- WHAT TO DO: Convert the records below, from the line that contains "Keeping Our Streets Match Ready" to the line that contains "America Scholars for the", into a Markdown table with the columns Row and Line, giving each line a row number and omitting blank lines.

- DATA LISTING:

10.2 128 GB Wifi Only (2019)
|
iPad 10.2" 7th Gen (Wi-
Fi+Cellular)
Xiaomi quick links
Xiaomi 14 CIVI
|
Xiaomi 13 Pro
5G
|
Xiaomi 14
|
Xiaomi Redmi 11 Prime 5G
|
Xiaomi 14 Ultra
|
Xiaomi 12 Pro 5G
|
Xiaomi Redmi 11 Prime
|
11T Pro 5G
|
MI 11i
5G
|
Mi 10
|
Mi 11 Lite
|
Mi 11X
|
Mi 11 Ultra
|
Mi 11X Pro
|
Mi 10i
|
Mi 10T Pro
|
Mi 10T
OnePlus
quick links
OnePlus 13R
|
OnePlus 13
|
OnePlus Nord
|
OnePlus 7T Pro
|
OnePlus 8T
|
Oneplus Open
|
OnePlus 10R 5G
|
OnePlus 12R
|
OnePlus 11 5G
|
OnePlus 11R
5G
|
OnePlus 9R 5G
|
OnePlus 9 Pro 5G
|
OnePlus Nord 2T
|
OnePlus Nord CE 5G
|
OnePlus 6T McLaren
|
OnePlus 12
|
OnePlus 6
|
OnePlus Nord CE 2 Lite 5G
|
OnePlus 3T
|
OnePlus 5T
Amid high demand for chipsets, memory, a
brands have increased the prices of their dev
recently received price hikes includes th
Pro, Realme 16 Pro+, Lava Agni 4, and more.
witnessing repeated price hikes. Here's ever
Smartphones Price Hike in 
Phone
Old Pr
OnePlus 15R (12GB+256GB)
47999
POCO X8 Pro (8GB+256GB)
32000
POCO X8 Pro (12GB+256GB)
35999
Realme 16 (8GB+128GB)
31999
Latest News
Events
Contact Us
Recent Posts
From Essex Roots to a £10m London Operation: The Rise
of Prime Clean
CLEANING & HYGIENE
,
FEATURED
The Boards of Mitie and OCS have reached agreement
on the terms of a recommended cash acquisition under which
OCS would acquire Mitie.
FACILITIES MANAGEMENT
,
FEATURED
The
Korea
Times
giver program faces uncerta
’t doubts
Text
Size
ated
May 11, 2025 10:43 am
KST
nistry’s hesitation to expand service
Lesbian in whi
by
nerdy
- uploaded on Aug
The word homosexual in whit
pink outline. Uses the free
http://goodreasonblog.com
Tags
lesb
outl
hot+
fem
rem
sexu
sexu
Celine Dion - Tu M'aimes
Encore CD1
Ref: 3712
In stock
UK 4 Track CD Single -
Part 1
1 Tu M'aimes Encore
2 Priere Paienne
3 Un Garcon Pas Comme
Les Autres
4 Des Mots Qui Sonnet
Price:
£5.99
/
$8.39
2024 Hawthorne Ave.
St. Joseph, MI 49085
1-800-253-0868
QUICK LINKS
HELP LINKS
--
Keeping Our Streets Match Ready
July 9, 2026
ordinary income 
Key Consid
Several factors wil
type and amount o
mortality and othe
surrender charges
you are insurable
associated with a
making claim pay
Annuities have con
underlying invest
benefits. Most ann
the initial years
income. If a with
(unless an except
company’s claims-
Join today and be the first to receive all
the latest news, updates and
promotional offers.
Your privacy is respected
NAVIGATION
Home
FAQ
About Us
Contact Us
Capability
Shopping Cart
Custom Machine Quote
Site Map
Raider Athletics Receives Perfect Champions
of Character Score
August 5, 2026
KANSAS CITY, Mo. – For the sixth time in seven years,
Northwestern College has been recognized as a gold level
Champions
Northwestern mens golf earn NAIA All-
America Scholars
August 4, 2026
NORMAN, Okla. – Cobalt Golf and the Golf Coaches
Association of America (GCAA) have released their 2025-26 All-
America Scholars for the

- TASK SOLUTION:
| Row | Line |
|---|---|
| 1 | Keeping Our Streets Match Ready |
| 2 | July 9, 2026 |
| 3 | ordinary income  |
| 4 | Key Consid |
| 5 | Several factors wil |
| 6 | type and amount o |
| 7 | mortality and othe |
| 8 | surrender charges |
| 9 | you are insurable |
| 10 | associated with a |
| 11 | making claim pay |
| 12 | Annuities have con |
| 13 | underlying invest |
| 14 | benefits. Most ann |
| 15 | the initial years |
| 16 | income. If a with |
| 17 | (unless an except |
| 18 | company’s claims- |
| 19 | Join today and be the first to receive all |
| 20 | the latest news, updates and |
| 21 | promotional offers. |
| 22 | Your privacy is respected |
| 23 | NAVIGATION |
| 24 | Home |
| 25 | FAQ |
| 26 | About Us |
| 27 | Contact Us |
| 28 | Capability |
| 29 | Shopping Cart |
| 30 | Custom Machine Quote |
| 31 | Site Map |
| 32 | Raider Athletics Receives Perfect Champions |
| 33 | of Character Score |
| 34 | August 5, 2026 |
| 35 | KANSAS CITY, Mo. – For the sixth time in seven years, |
| 36 | Northwestern College has been recognized as a gold level |
| 37 | Champions |
| 38 | Northwestern mens golf earn NAIA All- |
| 39 | America Scholars |
| 40 | August 4, 2026 |
| 41 | NORMAN, Okla. – Cobalt Golf and the Golf Coaches |
| 42 | Association of America (GCAA) have released their 2025-26 All- |
| 43 | America Scholars for the |